(Images with localized body landmarks)
§ §
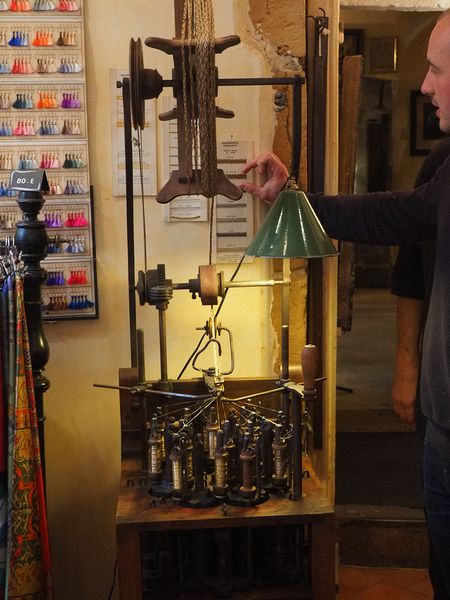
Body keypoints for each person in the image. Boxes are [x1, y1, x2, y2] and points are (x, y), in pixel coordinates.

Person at [239, 11, 450, 597]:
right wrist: (296, 199)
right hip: (442, 433)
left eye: (435, 70)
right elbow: (390, 215)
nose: (426, 85)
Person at [391, 136, 450, 600]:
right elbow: (409, 268)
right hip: (442, 411)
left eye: (437, 71)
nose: (427, 87)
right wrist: (407, 365)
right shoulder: (441, 163)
§ §
#### Problem requirements:
Could you write out every record exactly, leaving the pictures out?

#### Answer to this problem:
Body keypoints for each person in the image. Boxes are [x1, y1, x2, y2] and points are (x, y), in pixel coordinates.

Person at [239, 11, 450, 597]:
right wrist: (296, 199)
right hip: (442, 433)
left eye: (435, 70)
right elbow: (390, 215)
nose: (426, 85)
Person at [391, 136, 450, 600]:
right elbow: (409, 268)
right hip: (442, 411)
left eye: (437, 71)
nose: (427, 87)
right wrist: (407, 365)
right shoulder: (441, 163)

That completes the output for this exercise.